Etxabakoitz continúa siendo la gran operación urbanística pendiente de Pamplona, con capacidad para albergar más de 11.000 viviendas en un ámbito clave para el crecimiento de la ciudad. Su ubicación, próxima a universidades, hospitales y el aeropuerto, lo sitúa como una de las zonas más estratégicas de toda la comarca.

Sin embargo, el proyecto acumula más de veinte años de retrasos. La dependencia del desarrollo del TAV, las modificaciones del planeamiento original y la complejidad administrativa han impedido hasta ahora su puesta en marcha. El plan, diseñado en un contexto económico muy distinto, ha tenido que adaptarse a nuevas necesidades y realidades.

En la actualidad, sigue habiendo una gran incertidumbre sobre la aprobación del proyecto. Su desarrollo será clave no solo para la vivienda, sino también para la reordenación del sistema ferroviario y la integración urbana de varios barrios.

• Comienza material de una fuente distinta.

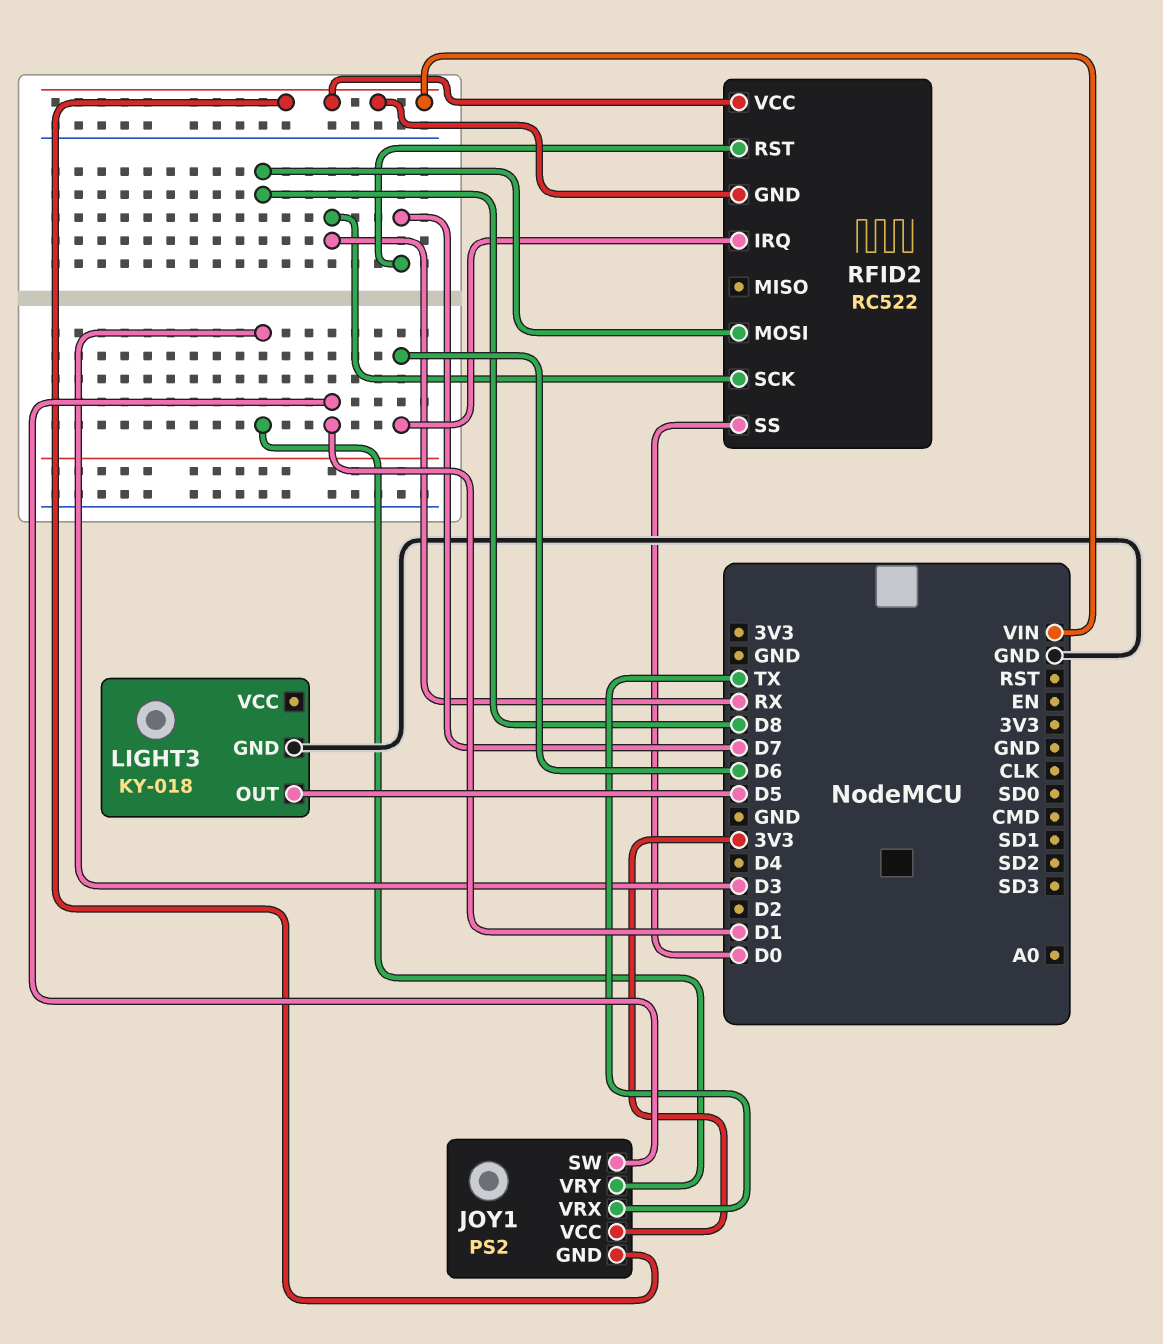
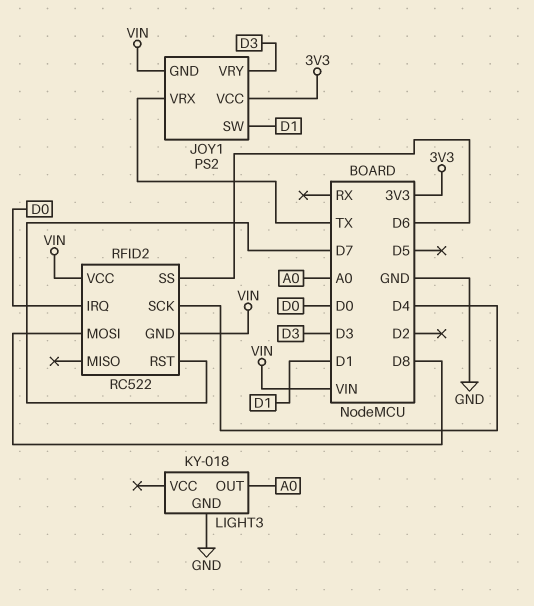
LIGHT3 pin OUT: D5 -> A0
RFID2 pin IRQ: D6 -> D0
RFID2 pin SCK: RX -> D4
RFID2 pin SS: D0 -> D6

La culminación de Ardoi y la mirada puesta en Guenduláin

Ardoi, en Zizur Mayor, se ha consolidado como uno de los principales focos de crecimiento residencial de la comarca en los últimos años, con un importante desarrollo de vivienda protegida. El nuevo planeamiento contempla la construcción de unas 1.800 viviendas, en continuidad con este ámbito y en nuevos suelos situados en el borde del municipio. La propuesta incluye también espacio para actividades económicas y reservas estratégicas para el futuro. Pese a este crecimiento, Ardoi presenta ya un alto grado de desarrollo, lo que limita su capacidad para absorber nuevas grandes demandas.

Más al sur, la comarca de Iruña podría experimentar un importante crecimiento con el paraje de Guenduláin, donde 50 constructoras y promotoras llegaron a desembolsar 100 millones por la compra de terrenos. Este gran desarrollo contemplaba 18.000 viviendas, el 88% protegidas, pero no ha habido avances desde que se aprobara la modificación inicial de los proyectos en 2020.